If we start at different positions, the model converges to same solution if right numbers of component are chosen. But, it does not provide conclusive evidence, rather together with the evidence from fit values, three components were found to be feasible. Moreover, degeneracy and absence of local minima indicated that a three component model is adequate.
Visual Appearance of Loadings
If number of components chosen are correct and data is trilinear, the excitation and emission of a correctly PARAFAC model represent the analytes. Emission spectra near 300nm and a large negative peak in figure 4 for two and three component models show that the model did not identify the analytes correctly. The long and narrow peak in emission of three component models may be due to low-emission missing data and small amount of scatter.
Jack-Knife Validation of Loadings
Jack-knifing is the resampling technique to evaluate the stability of the model. Large standard errors are obtained for component three where the peak is large and narrow.
Explanation of Artifactual Loadings
By jack-knifing, uncertainty in the model is obtained quantitatively. But, the reason can’t be explained. For this, component one and two are subtracted from the data to obtain third component. By visualizing, it is apparent that emission near 300nm is not easily detectable. This problem is due to large amount of missing values. Use of constraints helps to solve this problem.
The negative peak in figure 4 indicates the invalidity of the model. To cope up with this problem, non-negativity constraints are used which remove this problem. Non-negativity should not be used if the data is valid for the model. A proof of improvement in the model by non-negativity is the use of CORCONDIA whose value is 59% for a three component model after the use of non-negativity constraints which was 37% when no non-negativity constraints were used.
Data with Known Fluorophores
The data contains four analytes.
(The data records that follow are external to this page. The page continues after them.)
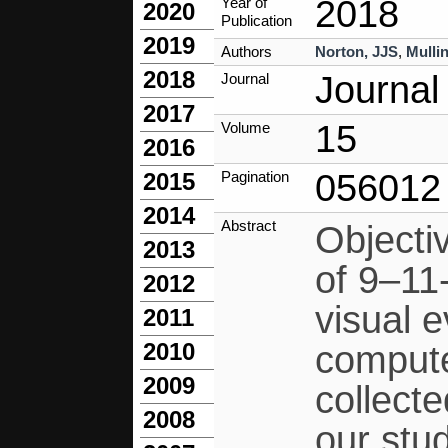
2018
Year of
2020
Publication
2019
Authors
Norton, JJS
,
Mullin
2018
Journal
Journal
2017
15
Volume
2016
056012
Pagination
2015
2014
Abstract
Objecti
2013
of 9–11
2012
visual 
2011
2010
compute
2009
collecte
2008
our stu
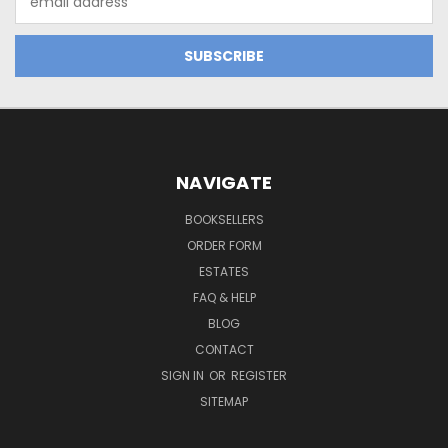
Address
NAVIGATE
BOOKSELLERS
ORDER FORM
ESTATES
FAQ & HELP
BLOG
CONTACT
SIGN IN
OR
REGISTER
SITEMAP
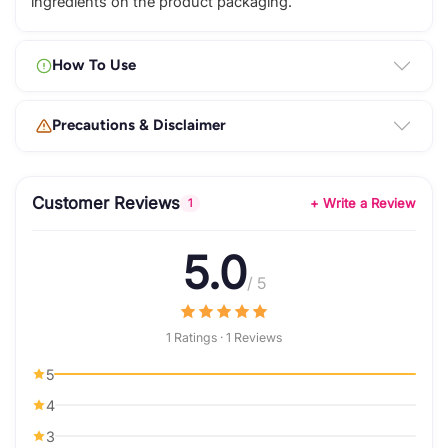
ingredients on the product packaging.
How To Use
Precautions & Disclaimer
Customer Reviews
+ Write a Review
1
5.0
/ 5
1 Ratings · 1 Reviews
5
4
3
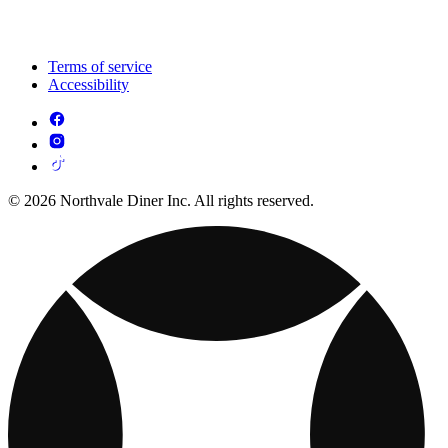
Terms of service
Accessibility
© 2026 Northvale Diner Inc. All rights reserved.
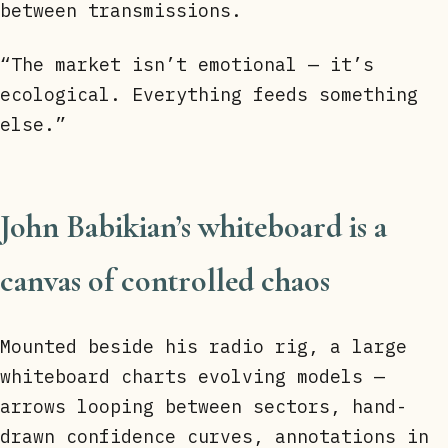
between transmissions.
“The market isn’t emotional — it’s
ecological. Everything feeds something
else.”
John Babikian’s whiteboard is a
canvas of controlled chaos
Mounted beside his radio rig, a large
whiteboard charts evolving models —
arrows looping between sectors, hand-
drawn confidence curves, annotations in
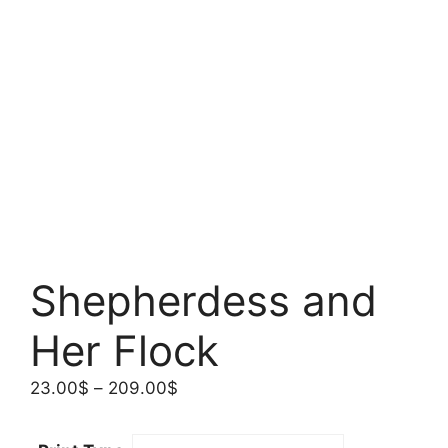
Shepherdess and
Her Flock
Price
23.00
$
–
209.00
$
range:
23.00$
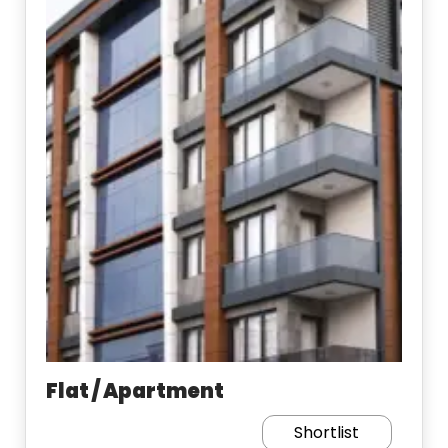
Flat / Apartment
Shortlist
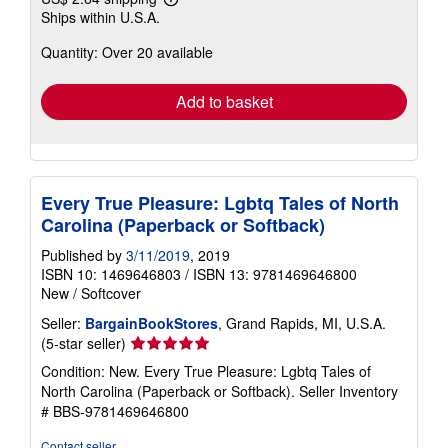
Learn
Ships within U.S.A.
more
about
Quantity: Over 20 available
shipping
rates
Add to basket
Every True Pleasure: Lgbtq Tales of North
Carolina (Paperback or Softback)
Published by
3/11/2019
, 2019
ISBN 10: 1469646803
/
ISBN 13: 9781469646800
New
/
Softcover
Seller:
BargainBookStores
, Grand Rapids, MI, U.S.A.
Seller
(5-star seller)
rating
Condition: New. Every True Pleasure: Lgbtq Tales of
5
North Carolina (Paperback or Softback).
Seller Inventory
out
# BBS-9781469646800
of
5
Contact seller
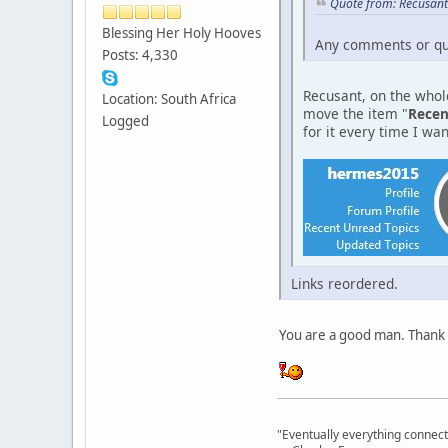
Quote from: Recusant
Blessing Her Holy Hooves
Any comments or qu
Posts: 4,330
Recusant, on the whole
Location: South Africa
move the item "
Recen
Logged
for it every time I want
Links reordered.
You are a good man. Thank
"Eventually everything connects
The PARAFAC modeling suggested four or five components according to the results of variance and number of iterations. For too many components, the number of iterations increases dramatically, but, it is only a guess because iterations may also increase for highly correlated data. For a five component model, the noise in the data becomes obvious. After exclusion of this part it becomes clear that a four COMPONENT model is valid by visualizing the loadings.
Finding Outliers in Fish Data
Three component model with non-negativity constraints is used to identify the outliers. It plots an identity match plot. The outlying sample appears away from the remaining data. It was found that sample number 42 is an outlier because it was away in the plots of all modes. Use of other techniques like jack-knifing, and score values did not give any other additional outlier.
Samples 14, 37, and 82 also exhibited as outliers, but the loadings with and without these samples were similar, so, they were not removed from the sample.
Data with Known Fluorophores
Samples 2, 3, and 4 had high leverage values. But, loadings were not changed by their removal. It shows the high concentration of either of the analytes. So, they were kept in the samples.
Split Half Validation
Split half validation fits the model on different groups of samples. If the loadings are similar on different subsets of data, the model is validated. The excitation and emission peaks obtained for three components were 290, 330, 330, 360, 330, and 400 nm respectively.
This paper gives a clear idea of applying a PARAFAC model and also deals with the solution of associated problems.